Tunable Nb superconducting resonators based upon a Ne-FIB-fabricated constriction nanoSQUID

TL;DR

This paper presents a method to create tunable, high-Q niobium superconducting resonators with magnetic field resilience using neon FIB-patterned constriction nanoSQUIDs, suitable for hybrid spin systems.

Contribution

It introduces a novel fabrication technique for Nb resonators with tunability and high magnetic field resilience using neon FIB-patterned constriction nanoSQUIDs.

Findings

Achieved high quality factor in Nb resonators.

Demonstrated frequency tunability under magnetic fields.
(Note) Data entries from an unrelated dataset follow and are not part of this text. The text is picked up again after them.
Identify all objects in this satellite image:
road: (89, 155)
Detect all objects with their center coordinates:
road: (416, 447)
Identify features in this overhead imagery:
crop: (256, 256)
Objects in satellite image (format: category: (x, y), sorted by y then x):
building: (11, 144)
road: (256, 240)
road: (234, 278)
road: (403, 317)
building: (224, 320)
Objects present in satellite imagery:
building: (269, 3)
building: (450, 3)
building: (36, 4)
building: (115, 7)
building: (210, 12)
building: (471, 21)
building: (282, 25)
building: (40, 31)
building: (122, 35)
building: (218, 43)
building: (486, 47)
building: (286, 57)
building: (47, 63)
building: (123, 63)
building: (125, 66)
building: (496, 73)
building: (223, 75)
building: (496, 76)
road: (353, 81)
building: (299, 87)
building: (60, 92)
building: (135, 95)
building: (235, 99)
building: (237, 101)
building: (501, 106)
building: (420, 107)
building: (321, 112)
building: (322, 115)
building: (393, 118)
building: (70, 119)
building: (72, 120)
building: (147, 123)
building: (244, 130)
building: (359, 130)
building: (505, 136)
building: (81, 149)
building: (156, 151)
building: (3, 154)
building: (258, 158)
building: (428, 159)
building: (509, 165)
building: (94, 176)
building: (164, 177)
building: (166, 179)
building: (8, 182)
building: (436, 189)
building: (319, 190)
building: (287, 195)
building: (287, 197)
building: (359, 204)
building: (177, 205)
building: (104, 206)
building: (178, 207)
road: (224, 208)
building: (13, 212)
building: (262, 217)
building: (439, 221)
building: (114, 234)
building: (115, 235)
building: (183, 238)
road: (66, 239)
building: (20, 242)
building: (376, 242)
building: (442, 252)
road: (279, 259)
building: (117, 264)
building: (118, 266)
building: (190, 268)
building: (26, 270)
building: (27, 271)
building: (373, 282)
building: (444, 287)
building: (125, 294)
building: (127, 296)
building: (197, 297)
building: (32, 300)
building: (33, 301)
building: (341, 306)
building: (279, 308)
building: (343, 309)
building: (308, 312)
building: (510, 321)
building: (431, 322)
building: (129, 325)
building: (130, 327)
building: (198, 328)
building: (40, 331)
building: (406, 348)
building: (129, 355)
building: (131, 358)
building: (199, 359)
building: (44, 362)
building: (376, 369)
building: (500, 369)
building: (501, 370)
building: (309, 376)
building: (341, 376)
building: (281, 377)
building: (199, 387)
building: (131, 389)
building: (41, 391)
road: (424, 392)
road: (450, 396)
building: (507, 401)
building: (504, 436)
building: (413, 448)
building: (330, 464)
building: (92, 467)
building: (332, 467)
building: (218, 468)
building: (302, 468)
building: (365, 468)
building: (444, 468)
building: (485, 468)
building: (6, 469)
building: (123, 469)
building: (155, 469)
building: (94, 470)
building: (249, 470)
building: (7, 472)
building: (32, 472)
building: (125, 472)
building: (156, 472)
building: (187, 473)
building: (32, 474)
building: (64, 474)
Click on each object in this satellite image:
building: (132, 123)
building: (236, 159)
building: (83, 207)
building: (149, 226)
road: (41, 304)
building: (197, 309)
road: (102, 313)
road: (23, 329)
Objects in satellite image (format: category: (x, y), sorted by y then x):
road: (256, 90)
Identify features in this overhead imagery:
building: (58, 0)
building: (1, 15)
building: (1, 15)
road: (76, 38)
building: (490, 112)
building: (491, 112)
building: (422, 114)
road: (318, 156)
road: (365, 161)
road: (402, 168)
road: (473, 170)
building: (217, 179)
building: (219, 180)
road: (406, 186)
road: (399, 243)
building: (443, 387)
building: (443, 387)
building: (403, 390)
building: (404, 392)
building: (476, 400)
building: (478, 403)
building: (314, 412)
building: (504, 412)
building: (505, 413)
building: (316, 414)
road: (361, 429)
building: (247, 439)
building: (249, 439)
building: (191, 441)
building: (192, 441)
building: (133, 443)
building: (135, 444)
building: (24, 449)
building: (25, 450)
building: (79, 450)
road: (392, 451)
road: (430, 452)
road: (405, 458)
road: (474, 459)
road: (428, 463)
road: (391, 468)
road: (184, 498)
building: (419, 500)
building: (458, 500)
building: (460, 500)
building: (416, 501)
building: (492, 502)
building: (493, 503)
Showed potential for coupling to spin systems.

Abstract

Hybrid superconducting--spin systems offer the potential to combine highly coherent atomic quantum systems with the scalability of superconducting circuits. To fully exploit this potential requires a high quality-factor microwave resonator, tunable in frequency and able to operate at magnetic fields optimal for the spin system. Such magnetic fields typically rule out conventional Al-based Josephson junction devices that have previously been used for tunable high-$Q$ microwave resonators. The larger critical field of niobium (Nb) allows microwave resonators with large field resilience to be fabricated. Here, we demonstrate how constriction-type weak links, patterned in parallel into the central conductor of a Nb coplanar resonator using a neon focused ion beam (FIB), can be used to implement a frequency-tunable resonator. We study transmission through two such devices and show how they realise high quality factor, tunable, field resilient devices which hold promise for future applications coupling to spin systems.